И вот в образе Дитера я и провел в 1938 году в Граце изыскания на тему о подлинном отце Алоиса Гитлера. И установлением того факта, что таковым является Иоганн Непомук, я был обязан информации, полученной прямиком от Маэстро, так что в качестве офицера СС, разумеется, не имел возможности указать Гиммлеру ее источник. В особом отделе IV-2a, как и в любой другой разведывательной организации, существовал обычай верить друг дружке на слово, так что доказательств от меня не потребовали бы, однако я был обязан доложить Гиммлеру, как именно мне удалось их найти, а значит, сфабриковать историю, в которую он мог бы поверить. К тому же, хотя мне самому уже было известно, что Гитлер не еврей, убедить в этом и Гиммлера, не раскрывая источника, не представлялось возможным. Следовательно, историю (и источник) предстояло сфабриковать, прибегнув к тому, в чем Хайни превосходно разбирался и сам, то есть к свидетельским показаниям.

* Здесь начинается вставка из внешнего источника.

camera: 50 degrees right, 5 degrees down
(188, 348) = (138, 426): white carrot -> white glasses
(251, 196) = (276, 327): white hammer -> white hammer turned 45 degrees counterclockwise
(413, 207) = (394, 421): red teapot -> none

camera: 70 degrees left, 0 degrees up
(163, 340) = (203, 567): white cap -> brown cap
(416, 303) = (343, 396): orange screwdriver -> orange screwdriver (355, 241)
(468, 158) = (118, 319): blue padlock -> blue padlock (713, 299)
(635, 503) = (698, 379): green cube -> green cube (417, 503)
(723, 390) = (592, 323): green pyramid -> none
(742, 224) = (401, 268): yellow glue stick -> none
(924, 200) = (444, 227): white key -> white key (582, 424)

Разумеется, все было на самом деле далеко не так просто. Тогда, в 1938 году, я не столько знал наверняка, сколько чувствовал, что когда-то знал всю правду по этому вопросу, тем самым я хочу сказать, что Маэстро давным-давно завел обычай вычеркивать из памяти своих бесов ненужные воспоминания, чтобы не нарушать раз навсегда заведенный порядок в подвластной ему части мира. Тем не менее должен отметить, что воспоминания, которые запрещено сохранять, служат нам — пусть и в заметно приглушенной форме — руководством к действию.